The famous song Scotland the Brave that I listened to many times as a child, eloquently captures this dynamic. Although often viewed as a clear expression of national pride, its emotional power arises from a more complex source. The song is filled with admiration for Scotland’s landscapes, people, and traditions, but beneath the celebration lies a profound note of longing. The singer gazes toward a homeland that is cherished because it is distant and perhaps beyond recovery. The mountains, glens, and valleys are not being described but remembered. Scotland is a lost home.
Here are the full lyrics:
Hark when the night is falling
Hear! hear the pipes are calling,
Loudly and proudly calling,
Down thro’ the glen.
There where the hills are sleeping,
Now feel the blood a-leaping,
High as the spirits
of the old Highland men.Chorus:
Towering in Galic Fame
Scotland my mountain home
High may your proud standards gloriously wave
Land of my high endeavour, land of the shining river
Land of my heart forever, Scotland the brave.High in the misty Highlands,
Out by the purple islands,
Brave are the hearts that beat
Beneath Scottish skies.
Wild are the winds to meet you,
Staunch are the friends that greet you,
Kind as the love that shines
from fair maiden’s eyes.Far off in sunlit places,
Sad are the Scottish faces,
Yearning to feel the kiss
Of sweet Scottish rain.
Where tropic skies are beaming,
Love sets the heart a-dreaming,
Longing and dreaming
for the homeland again.
This magnificent song resonates because it touches a longing that extends beyond questions of nationality. The homeland is a metaphor for a more complete and beautiful life than the one we currently inhabit. It evokes the hope that somewhere beyond the disappointments, compromises, and dislocations of ordinary existence there remains a place of perfect belonging, meaning, and peace.
Of course, no homeland can entirely fulfil such expectations. Every nation, culture, family tradition, and inherited memory is marked by imperfection. The dream of complete homecoming continually recedes before us. We never truly arrive home.

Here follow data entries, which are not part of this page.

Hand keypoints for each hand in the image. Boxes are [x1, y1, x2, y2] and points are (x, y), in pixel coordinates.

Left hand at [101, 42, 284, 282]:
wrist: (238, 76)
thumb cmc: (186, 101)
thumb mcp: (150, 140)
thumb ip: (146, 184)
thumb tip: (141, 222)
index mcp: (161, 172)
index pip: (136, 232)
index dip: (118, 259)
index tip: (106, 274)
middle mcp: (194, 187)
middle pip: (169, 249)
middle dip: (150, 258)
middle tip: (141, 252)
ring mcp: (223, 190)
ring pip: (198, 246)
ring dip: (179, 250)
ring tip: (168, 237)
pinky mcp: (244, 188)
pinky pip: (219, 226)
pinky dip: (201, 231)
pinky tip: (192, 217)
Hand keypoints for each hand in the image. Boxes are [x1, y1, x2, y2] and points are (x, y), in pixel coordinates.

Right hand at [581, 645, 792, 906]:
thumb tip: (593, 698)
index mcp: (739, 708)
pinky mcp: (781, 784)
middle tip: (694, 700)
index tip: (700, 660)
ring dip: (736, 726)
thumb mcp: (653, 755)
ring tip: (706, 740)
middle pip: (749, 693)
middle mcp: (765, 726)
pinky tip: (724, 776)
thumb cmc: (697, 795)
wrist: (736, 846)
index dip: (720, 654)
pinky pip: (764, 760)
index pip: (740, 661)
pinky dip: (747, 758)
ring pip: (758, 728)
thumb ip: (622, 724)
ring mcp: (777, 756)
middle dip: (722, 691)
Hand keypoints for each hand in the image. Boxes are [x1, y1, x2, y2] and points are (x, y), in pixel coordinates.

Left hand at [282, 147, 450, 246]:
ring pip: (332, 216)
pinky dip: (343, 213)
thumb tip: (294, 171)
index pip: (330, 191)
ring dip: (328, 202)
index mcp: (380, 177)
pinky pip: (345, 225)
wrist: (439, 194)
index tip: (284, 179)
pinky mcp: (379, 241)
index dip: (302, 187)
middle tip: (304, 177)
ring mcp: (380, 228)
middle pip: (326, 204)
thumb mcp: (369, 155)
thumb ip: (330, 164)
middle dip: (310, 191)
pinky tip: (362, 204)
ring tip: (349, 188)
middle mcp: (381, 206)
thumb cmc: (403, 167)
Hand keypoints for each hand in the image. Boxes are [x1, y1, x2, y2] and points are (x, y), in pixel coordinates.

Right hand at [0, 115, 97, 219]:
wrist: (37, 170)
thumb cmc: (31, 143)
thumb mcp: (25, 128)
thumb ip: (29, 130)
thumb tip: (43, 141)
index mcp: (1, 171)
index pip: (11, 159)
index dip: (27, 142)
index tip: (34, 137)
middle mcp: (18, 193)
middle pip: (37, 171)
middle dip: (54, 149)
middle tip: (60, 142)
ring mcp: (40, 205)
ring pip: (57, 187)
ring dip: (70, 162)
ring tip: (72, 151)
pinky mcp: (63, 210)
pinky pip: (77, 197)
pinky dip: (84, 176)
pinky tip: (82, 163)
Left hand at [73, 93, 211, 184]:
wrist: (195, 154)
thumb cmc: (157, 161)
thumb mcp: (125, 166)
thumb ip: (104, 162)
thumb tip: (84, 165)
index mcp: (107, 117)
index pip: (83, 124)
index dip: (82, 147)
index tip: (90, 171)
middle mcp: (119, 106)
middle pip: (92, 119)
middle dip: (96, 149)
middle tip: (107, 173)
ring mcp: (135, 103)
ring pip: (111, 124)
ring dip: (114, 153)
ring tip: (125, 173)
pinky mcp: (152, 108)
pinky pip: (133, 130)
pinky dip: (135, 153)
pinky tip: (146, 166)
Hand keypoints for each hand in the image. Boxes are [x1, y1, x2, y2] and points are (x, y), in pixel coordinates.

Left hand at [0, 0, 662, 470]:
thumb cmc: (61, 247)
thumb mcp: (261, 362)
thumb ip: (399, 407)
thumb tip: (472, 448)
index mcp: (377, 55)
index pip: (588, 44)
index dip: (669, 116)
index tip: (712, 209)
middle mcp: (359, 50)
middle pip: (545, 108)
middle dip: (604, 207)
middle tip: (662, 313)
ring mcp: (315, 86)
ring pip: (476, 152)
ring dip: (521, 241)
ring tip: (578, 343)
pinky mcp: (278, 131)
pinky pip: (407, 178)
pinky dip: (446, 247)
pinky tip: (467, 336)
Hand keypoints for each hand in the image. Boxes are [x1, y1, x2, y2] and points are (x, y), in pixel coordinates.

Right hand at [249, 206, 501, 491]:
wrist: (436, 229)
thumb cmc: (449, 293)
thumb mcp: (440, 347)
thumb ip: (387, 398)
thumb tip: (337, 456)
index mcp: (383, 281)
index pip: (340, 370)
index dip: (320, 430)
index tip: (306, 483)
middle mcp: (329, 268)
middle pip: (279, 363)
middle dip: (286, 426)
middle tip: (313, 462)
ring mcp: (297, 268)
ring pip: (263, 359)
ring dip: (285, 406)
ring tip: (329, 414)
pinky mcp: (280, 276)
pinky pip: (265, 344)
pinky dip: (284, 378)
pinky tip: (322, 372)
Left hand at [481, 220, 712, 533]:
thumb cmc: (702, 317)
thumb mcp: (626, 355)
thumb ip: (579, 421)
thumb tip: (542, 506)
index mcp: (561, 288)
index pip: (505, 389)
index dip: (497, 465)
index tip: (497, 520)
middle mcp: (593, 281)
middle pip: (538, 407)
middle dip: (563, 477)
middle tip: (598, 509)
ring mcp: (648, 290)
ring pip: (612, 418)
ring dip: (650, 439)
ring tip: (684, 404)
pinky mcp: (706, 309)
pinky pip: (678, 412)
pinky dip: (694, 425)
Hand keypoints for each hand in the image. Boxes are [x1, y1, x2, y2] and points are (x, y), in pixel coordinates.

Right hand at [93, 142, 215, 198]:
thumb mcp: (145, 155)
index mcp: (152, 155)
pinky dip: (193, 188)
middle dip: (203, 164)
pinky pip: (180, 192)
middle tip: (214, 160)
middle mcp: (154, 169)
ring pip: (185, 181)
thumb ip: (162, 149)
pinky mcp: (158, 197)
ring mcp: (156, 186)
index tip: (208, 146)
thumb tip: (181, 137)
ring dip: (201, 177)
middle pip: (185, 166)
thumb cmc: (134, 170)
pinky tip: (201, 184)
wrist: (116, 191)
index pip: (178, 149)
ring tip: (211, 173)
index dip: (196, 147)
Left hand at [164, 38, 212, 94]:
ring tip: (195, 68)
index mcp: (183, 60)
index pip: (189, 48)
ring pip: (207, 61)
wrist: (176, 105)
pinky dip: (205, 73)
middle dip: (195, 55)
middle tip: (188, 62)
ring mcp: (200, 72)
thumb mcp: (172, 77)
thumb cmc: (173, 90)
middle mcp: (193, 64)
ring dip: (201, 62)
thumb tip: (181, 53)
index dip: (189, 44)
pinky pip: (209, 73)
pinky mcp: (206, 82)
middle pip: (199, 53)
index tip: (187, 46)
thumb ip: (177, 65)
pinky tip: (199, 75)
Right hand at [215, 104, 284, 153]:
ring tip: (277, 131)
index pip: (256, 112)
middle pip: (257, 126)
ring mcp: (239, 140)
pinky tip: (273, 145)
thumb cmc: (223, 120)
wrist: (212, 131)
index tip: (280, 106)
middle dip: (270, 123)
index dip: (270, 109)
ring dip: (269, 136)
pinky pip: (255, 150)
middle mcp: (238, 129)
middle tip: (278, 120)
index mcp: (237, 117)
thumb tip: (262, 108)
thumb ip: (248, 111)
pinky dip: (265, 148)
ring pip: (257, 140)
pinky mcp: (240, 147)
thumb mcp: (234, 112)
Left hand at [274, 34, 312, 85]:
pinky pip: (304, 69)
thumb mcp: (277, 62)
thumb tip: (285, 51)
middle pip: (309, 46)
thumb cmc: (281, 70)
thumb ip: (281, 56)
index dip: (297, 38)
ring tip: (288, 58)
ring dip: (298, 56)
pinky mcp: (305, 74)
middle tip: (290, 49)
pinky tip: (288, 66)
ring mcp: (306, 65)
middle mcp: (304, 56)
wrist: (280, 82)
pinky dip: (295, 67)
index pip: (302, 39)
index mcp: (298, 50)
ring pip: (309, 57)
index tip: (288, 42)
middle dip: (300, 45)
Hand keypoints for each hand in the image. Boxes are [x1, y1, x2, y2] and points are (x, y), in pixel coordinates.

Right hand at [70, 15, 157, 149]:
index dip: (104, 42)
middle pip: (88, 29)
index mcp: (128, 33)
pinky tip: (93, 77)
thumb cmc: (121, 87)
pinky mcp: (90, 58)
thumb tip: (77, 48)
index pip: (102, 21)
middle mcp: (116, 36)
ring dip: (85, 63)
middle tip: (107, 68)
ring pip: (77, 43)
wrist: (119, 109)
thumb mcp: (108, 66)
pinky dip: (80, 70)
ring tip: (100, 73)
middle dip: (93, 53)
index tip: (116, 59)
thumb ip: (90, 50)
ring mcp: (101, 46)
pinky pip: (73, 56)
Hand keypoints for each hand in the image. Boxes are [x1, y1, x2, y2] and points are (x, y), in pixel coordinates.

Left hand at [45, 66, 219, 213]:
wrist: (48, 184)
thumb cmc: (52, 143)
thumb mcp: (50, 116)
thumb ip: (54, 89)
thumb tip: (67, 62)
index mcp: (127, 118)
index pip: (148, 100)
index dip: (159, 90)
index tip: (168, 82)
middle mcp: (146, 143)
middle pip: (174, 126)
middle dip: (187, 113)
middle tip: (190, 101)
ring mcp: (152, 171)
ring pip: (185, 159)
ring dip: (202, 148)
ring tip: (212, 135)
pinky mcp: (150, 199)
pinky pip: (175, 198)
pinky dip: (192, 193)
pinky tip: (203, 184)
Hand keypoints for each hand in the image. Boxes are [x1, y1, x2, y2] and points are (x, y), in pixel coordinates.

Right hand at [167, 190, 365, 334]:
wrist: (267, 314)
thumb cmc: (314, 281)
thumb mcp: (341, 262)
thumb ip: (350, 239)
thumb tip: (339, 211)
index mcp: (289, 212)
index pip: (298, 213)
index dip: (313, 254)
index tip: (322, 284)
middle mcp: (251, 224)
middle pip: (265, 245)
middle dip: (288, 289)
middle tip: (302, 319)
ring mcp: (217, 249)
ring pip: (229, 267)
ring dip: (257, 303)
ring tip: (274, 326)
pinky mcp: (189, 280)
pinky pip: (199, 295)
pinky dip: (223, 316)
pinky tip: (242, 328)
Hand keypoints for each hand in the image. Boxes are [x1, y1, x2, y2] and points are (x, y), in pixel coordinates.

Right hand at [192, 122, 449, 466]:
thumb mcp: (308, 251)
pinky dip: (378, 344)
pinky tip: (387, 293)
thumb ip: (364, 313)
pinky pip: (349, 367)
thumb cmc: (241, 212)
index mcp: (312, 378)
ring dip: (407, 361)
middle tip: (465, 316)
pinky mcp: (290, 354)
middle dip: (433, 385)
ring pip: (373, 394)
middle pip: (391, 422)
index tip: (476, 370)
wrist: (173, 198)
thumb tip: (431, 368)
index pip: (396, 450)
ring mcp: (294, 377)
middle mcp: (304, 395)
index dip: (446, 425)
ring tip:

Thus the enduring appeal of Scottish nostalgia reveals a quality central to the human condition. We are creatures of memory and hope. We carry within us an intuition of home while never being fully at home. We remember places that shaped us and imagine places that might complete us. The homeland, whether Scotland or elsewhere, symbolises that deep yearning.
The pipes, the songs, the stories, the landscapes, and even the humble dishes of the Scottish table endure because they speak to something universal in the human soul. They remind us that beneath our historical identities and celebrated individuality is a deeper longing to discover a common home.
To journey hopefully really is better than to arrive.
Rev Dr Rod Benson is General Secretary of the NSW Ecumenical Council and a minister of the Uniting Church in Australia serving at North Rocks Community Church in Sydney.